# Snookin



## Bullshark (Mar 19, 2009)

We got blown out of our bonefish spot today so we hit a very productive spot of mine. We caught about 20 mullet and hit it up. EVERY single cast got hit. We had a lot of break off's due to the mangroves and some of the bigger snook. We also landed a nice 4lb black snapper. As you can see by these pics most of the fish were the shorter sub species of snook but we did get some that are normal. I still can't figure out pics on this site!!!!!

http://i835.photobucket.com/albums/zz273/James_Roxby/snook.jpg
http://i835.photobucket.com/albums/zz273/James_Roxby/Alexsnook004.jpg


----------



## jim t (Sep 30, 2007)

Very cool...

I think those are "Fat Snook".

http://myfwc.com/wildlifehabitats/saltwaterfish_snookfat.htm

Jim


----------



## lobsterman (Sep 30, 2007)

They are a blast to catch, very acrobatic.


----------



## Sunshine17 (Dec 11, 2009)

Looks like fun. r they a good fight?


----------



## Bullshark (Mar 19, 2009)

■ **STATED PROBLEM A**:
Can you repeat the snook fishing thread word for word, starting with "http://i835.photobucket.com/albums/zz273/James_Roxby/snook.jpg" and going on through "Very cool..."?
■ **STATED PROBLEM B**:
Could you carry the snook fishing thread on from the point where it stops?

[Collection entries]
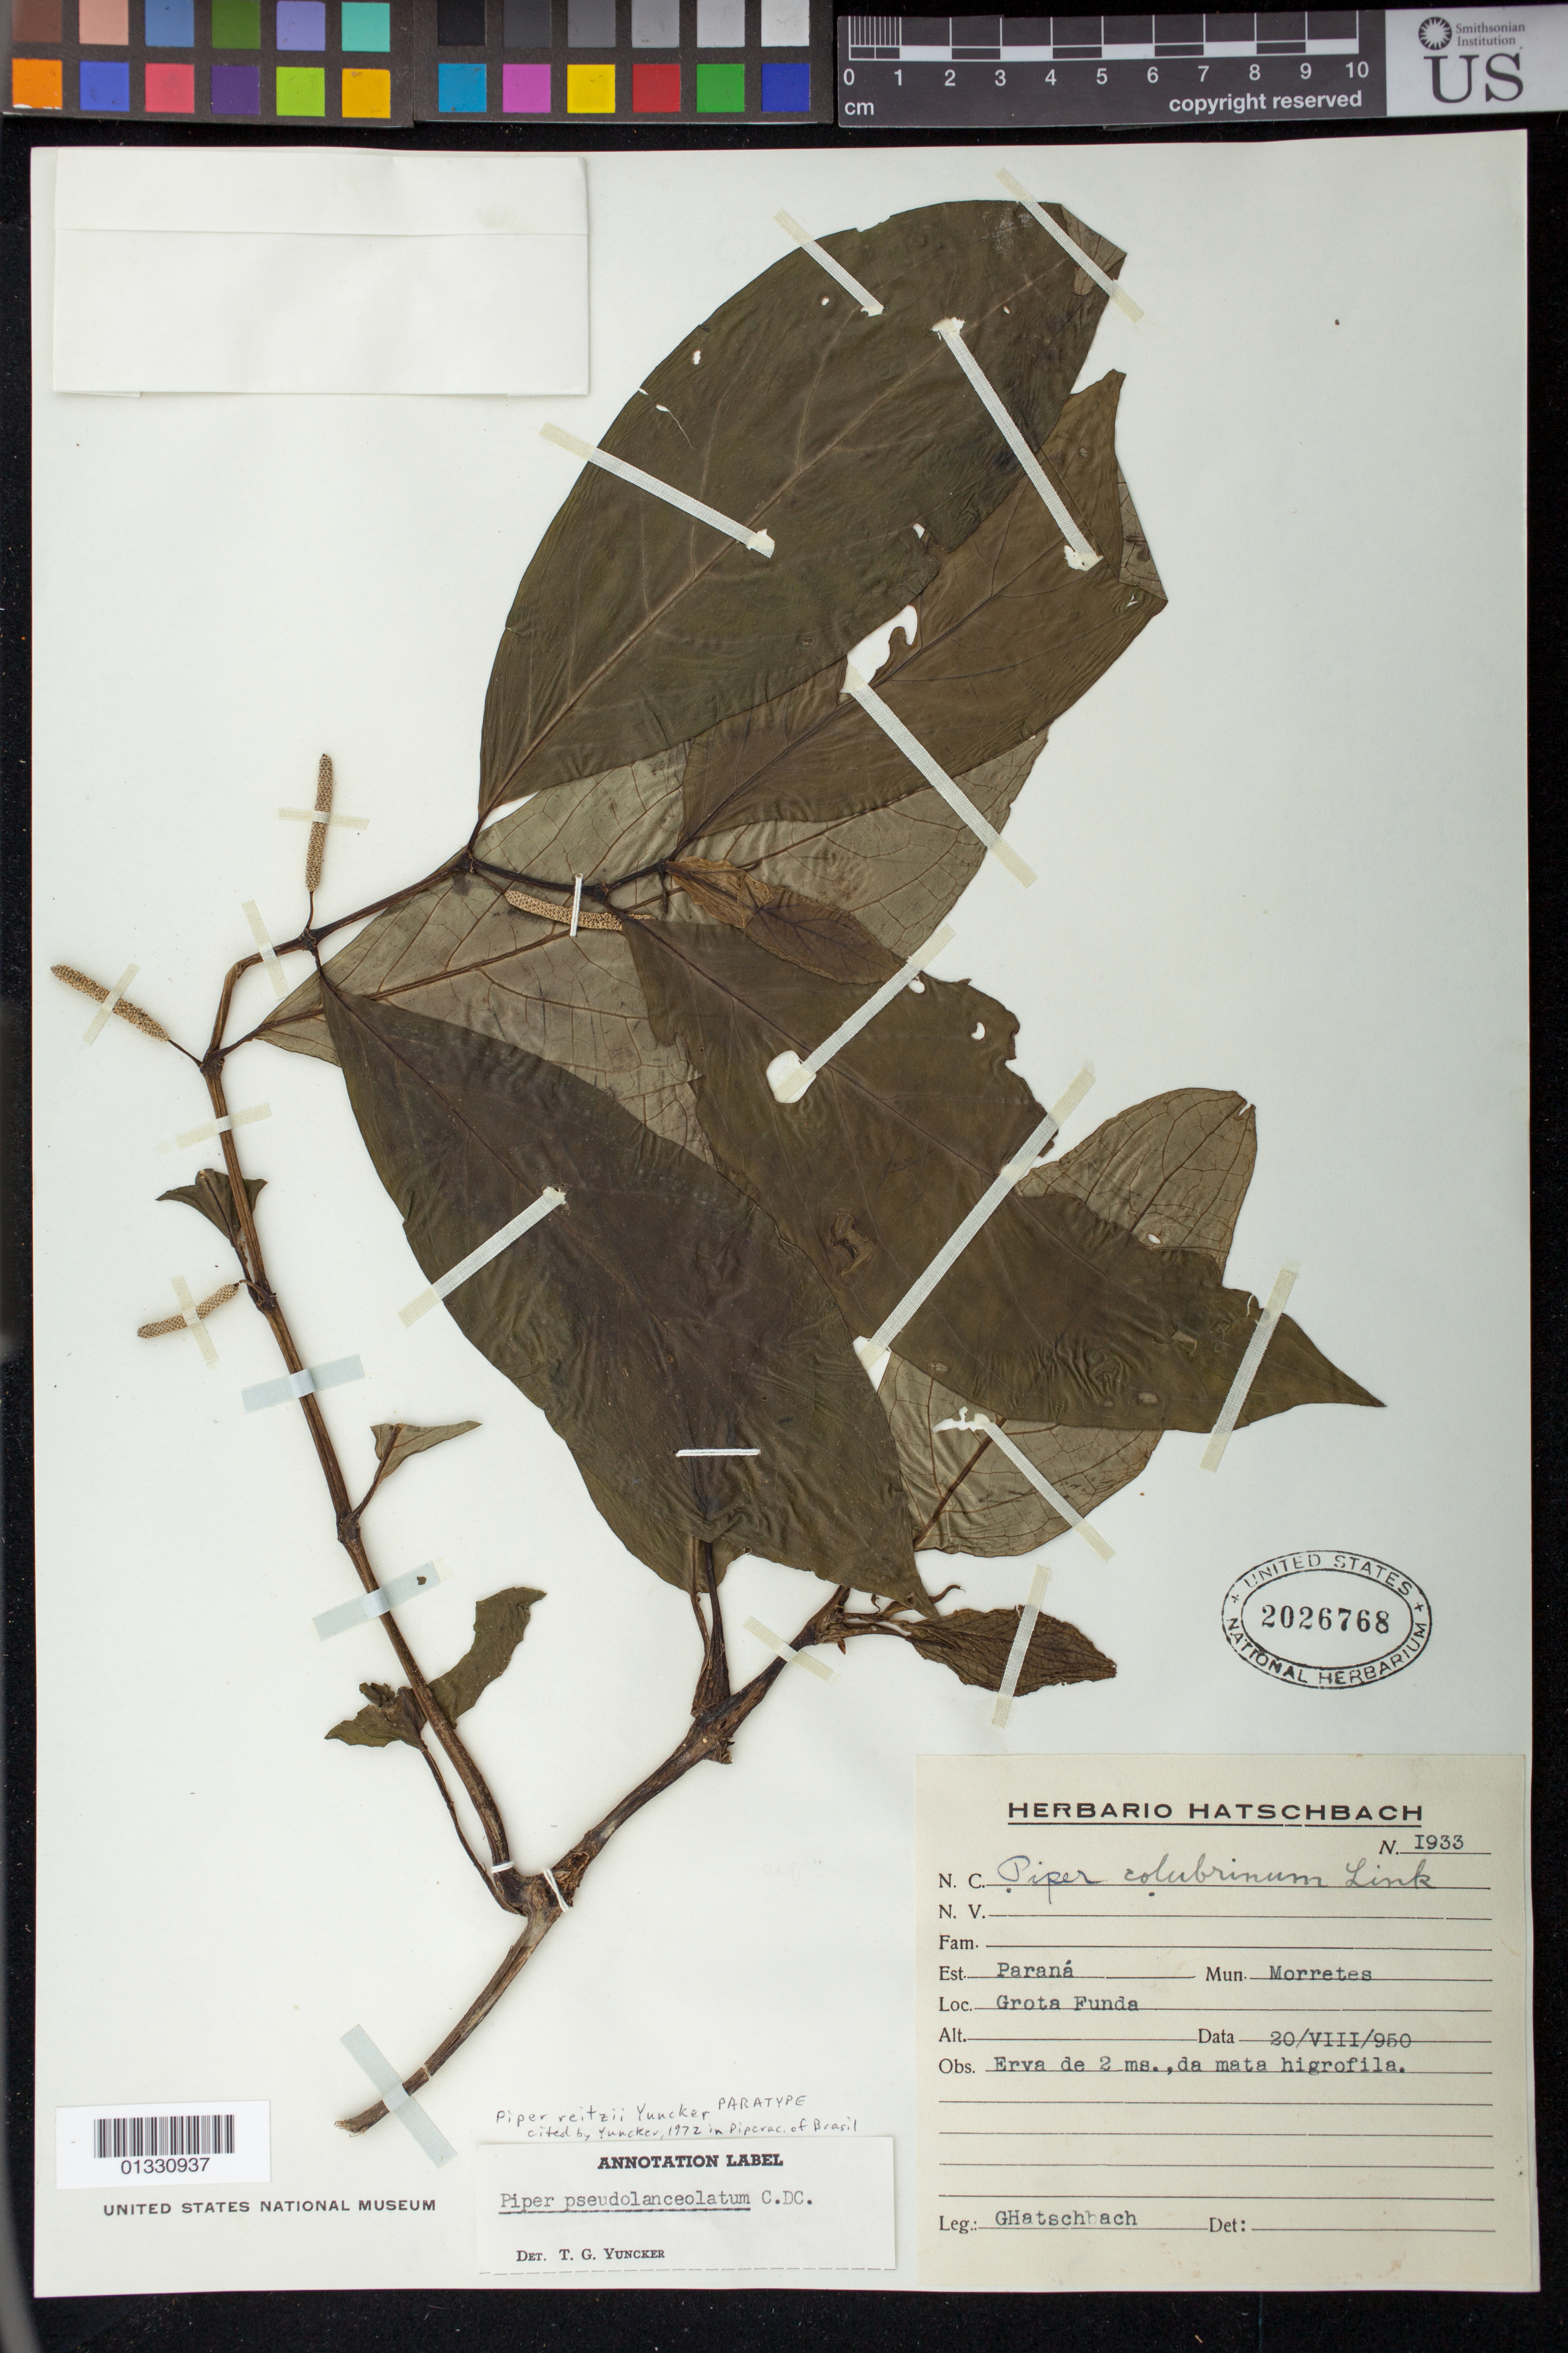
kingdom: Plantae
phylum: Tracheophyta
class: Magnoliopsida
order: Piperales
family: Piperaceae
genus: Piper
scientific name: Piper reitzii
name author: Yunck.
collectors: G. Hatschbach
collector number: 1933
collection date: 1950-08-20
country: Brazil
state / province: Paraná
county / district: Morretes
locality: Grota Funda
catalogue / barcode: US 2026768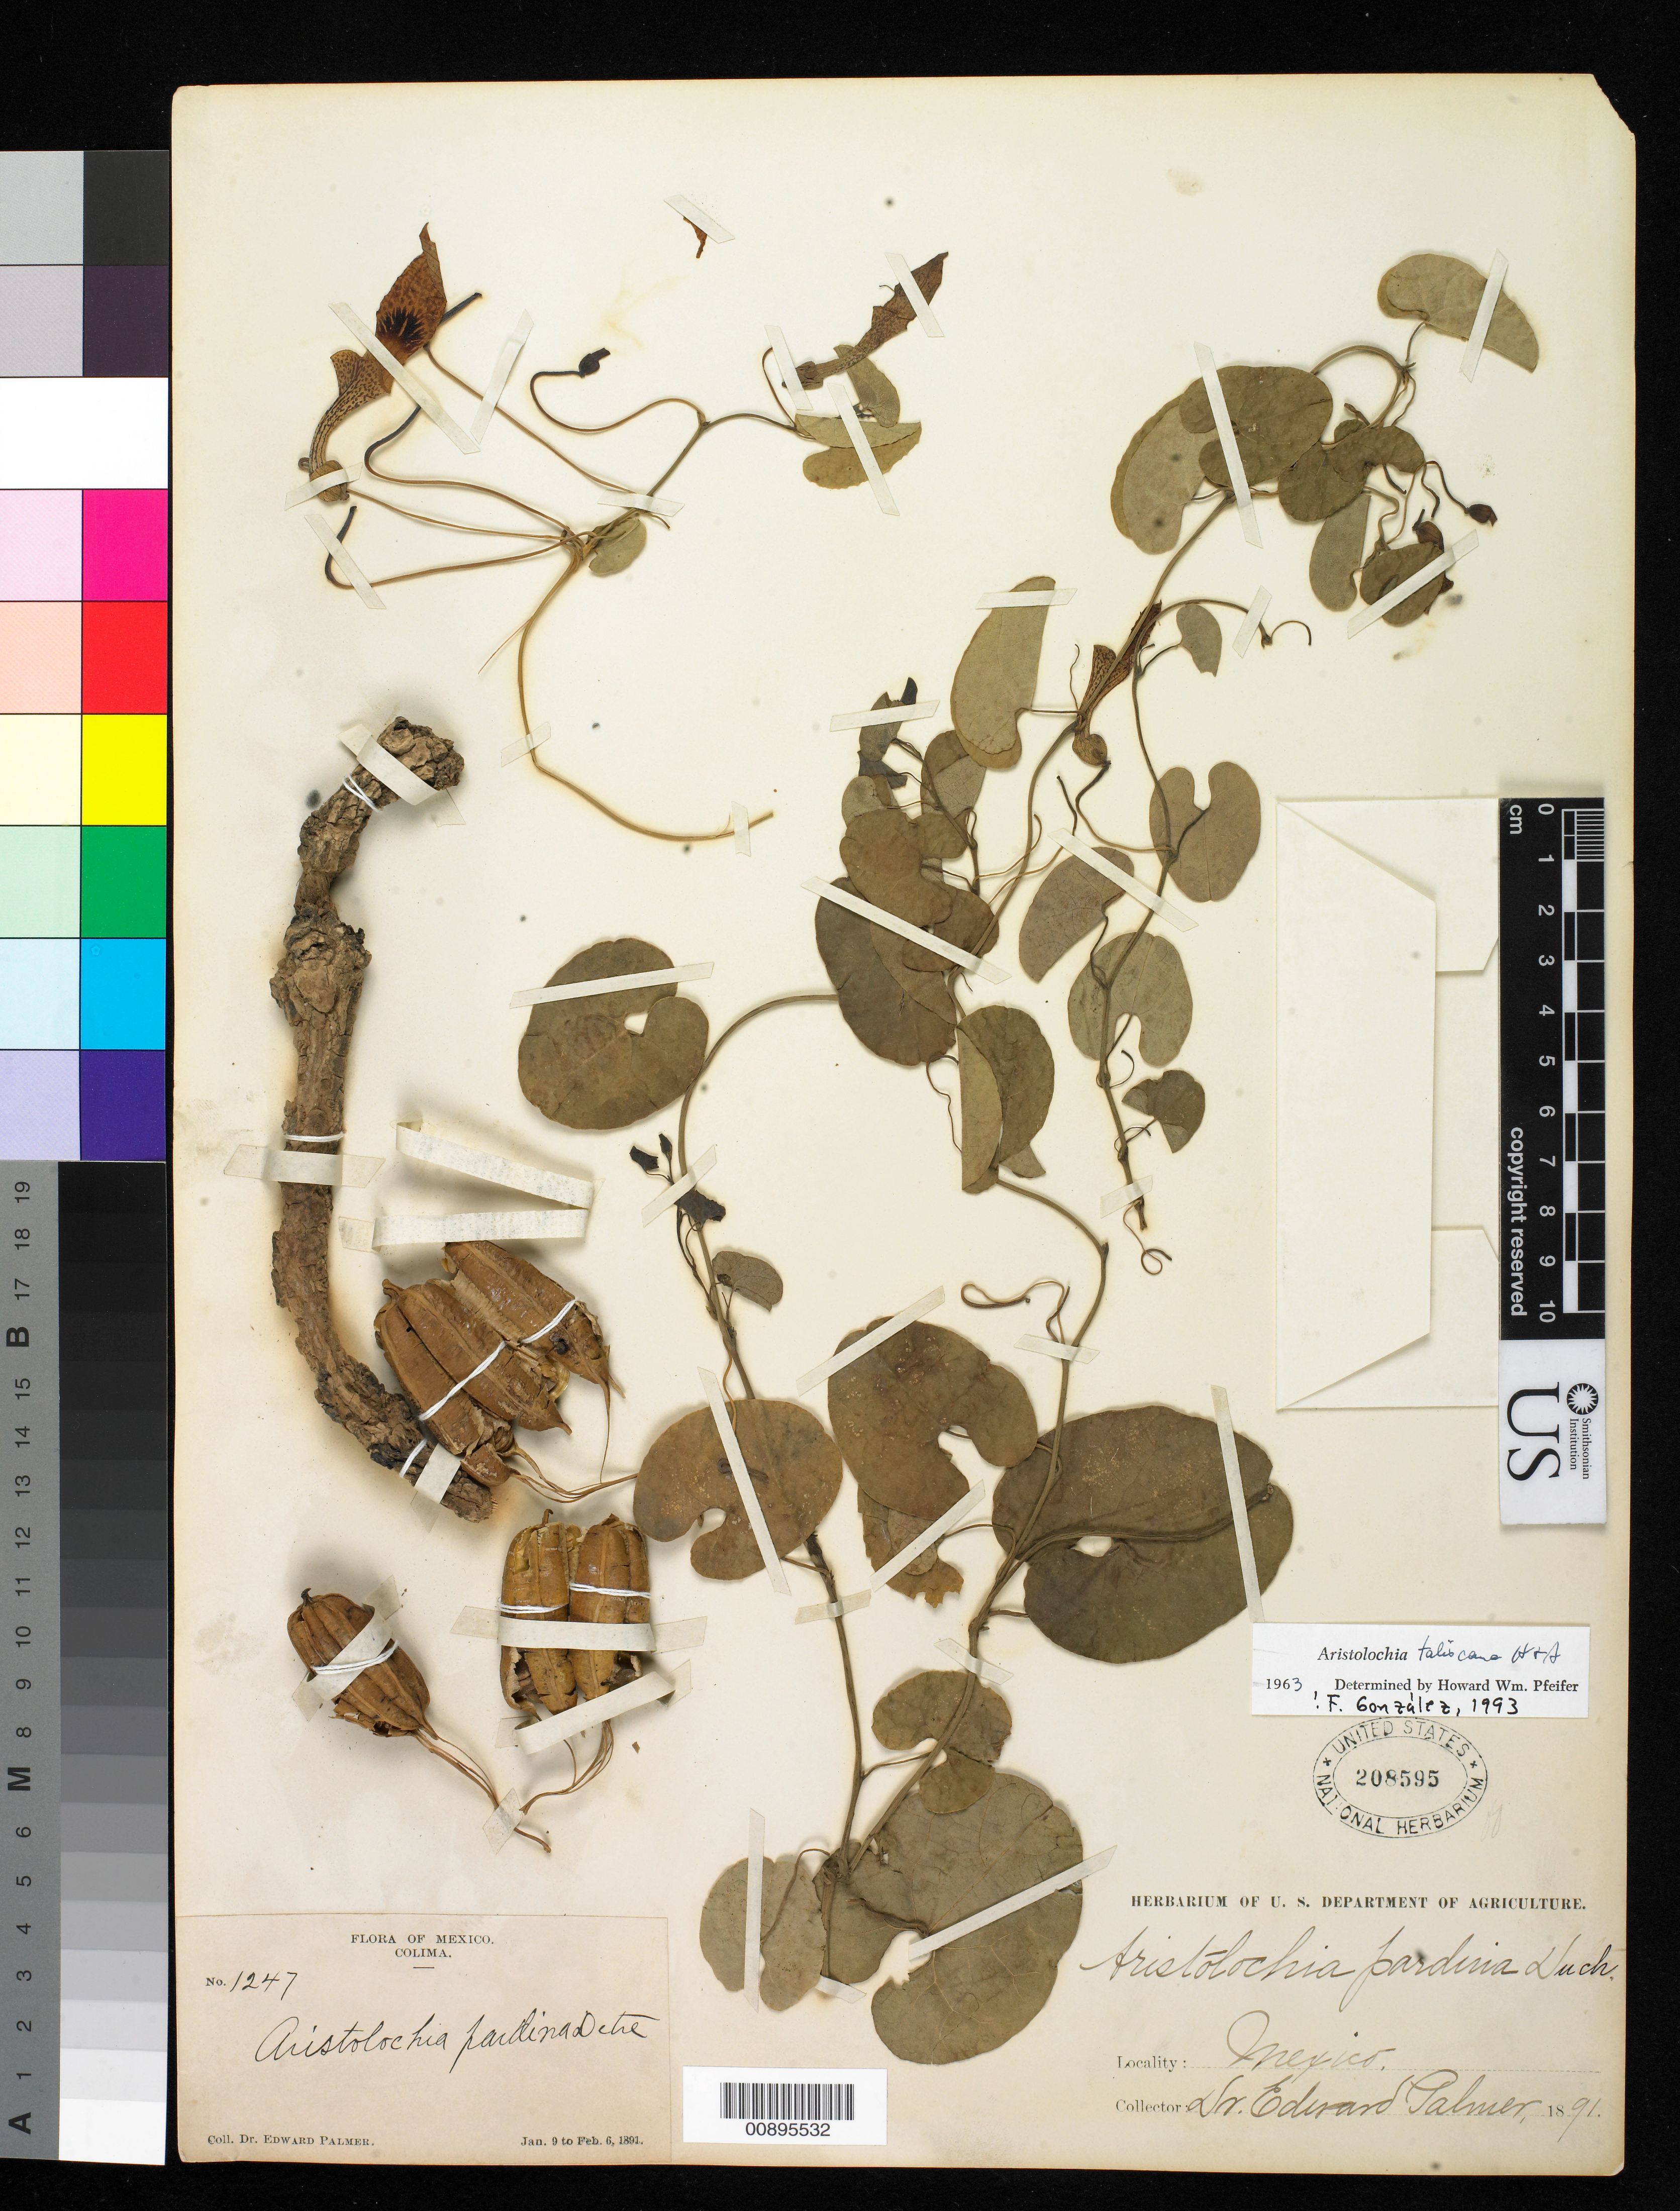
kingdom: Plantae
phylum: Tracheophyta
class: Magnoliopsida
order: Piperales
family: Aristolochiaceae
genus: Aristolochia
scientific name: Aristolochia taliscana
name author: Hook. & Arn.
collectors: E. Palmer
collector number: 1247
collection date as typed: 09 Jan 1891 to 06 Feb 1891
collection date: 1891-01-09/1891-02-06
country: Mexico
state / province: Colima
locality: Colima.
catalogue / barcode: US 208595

■ **EXERCISE RESPONSE A**:
http://i835.photobucket.com/albums/zz273/James_Roxby/snook.jpg
http://i835.photobucket.com/albums/zz273/James_Roxby/Alexsnook004.jpg


----------



## jim t (Sep 30, 2007)

Very cool...

■ **EXERCISE RESPONSE B**:
They are but you can really tell the difference between the common and the fat. It could just be the size. I hooked a big common line slider and he could not be stopped. I got him out and it just turned it's head and kept pushing until the line snapped not head shakes or anything just preasure. I could not let him run due to structure. I had some casts today on one the size of my leg that would not commit to the artificial. I was out of live bait. I have them dialed in right now and it's only going to get better with the mullet run. I'm ready to focus on Bones with the water temp dropping.


----------



## Sunshine17 (Dec 11, 2009)

Man, sounds like your living the life right now. Wat set up do u use? rod and line and such?


----------



## Bullshark (Mar 19, 2009)

Penn slammer rod stiff inshore and a Penn Sargus SG3000 and 4000 8lb test mono with a 25lb leader. Mullet when snapper are around and shrimp when it's just snook. LONG leader. You need to trim and re tie after every fish. Artificial: Jig tipped with a soft plastic. Red and white gets the bite. I usually use artificial in Flamingo where the water is not so clear. The snook in the keys went to Harvard so I usually fish them with live bait. No pinfish! They dig down to quick. I have also had luck with a weedless shad on a weighted bass hook but you have to skip it WAY back into the groves and I suggest braid b/c it take power to get them out. Hit the canals near mm90 in tavenier with the shad twitch and let sit twice then reel it back in.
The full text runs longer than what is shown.